We have come to a bizarre place in modern parenting when we expect mothers to be 10,000% responsible for every aspect of her progeny, and yet we don’t trust her to make a single parenting decision. Just look at the way we treat breastfeeding mothers. We rail against mothers who use formula, but then shame and mock women who breastfeed their babies in view of anyone with eyeballs.

No woman should be drinking heavily while pregnant. And honestly, no person should really be drinking heavily, period. That’s just common sense.

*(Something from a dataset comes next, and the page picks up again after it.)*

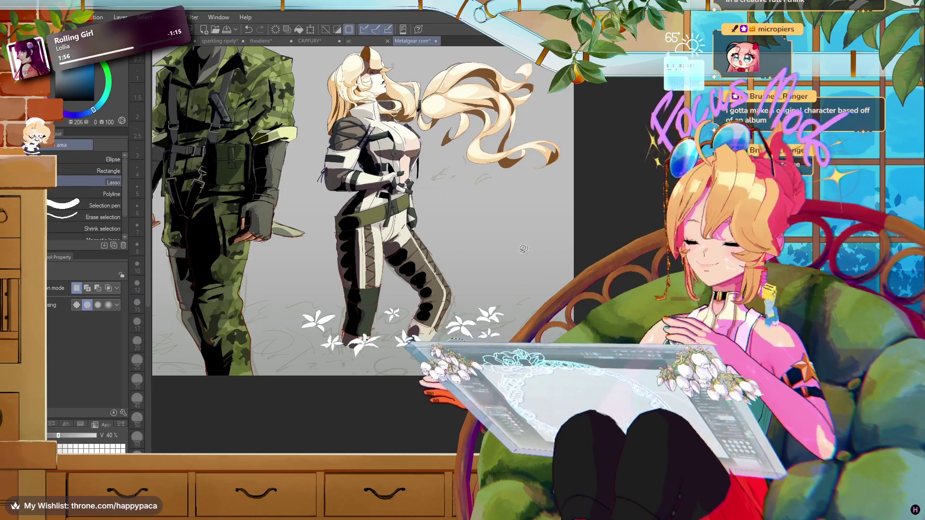
pyautogui.press('p')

But when we collectively gang up and tell women that they aren’t allowed to make informed decisions about their own bodies, we are telling them that their voices are invalid and that no matter how they came to their decisions (informed or not), we ultimately have an innate right to veto and shame them into behaving in ways that are counterintuitive to their lives. This attitude toward women sounds a lot like bullshit to me.

This sexist and condescending attitude toward women is bullshit, people.

We need to get a to place as a culture where we can learn to trust mothers — who, by the way, are brave and bold AF — to know what is best for their families and for themselves. And so when I see a pregnant woman in a restaurant enjoying a small glass of red wine with her dinner, I won’t give her a hard time. I will raise my glass at her and congratulate her on her growing family.

And that glass I raise? It may have water in it, or it may have wine. And I’ll tell you something else: Whatever is in that glass is nobody’s damn business but mine.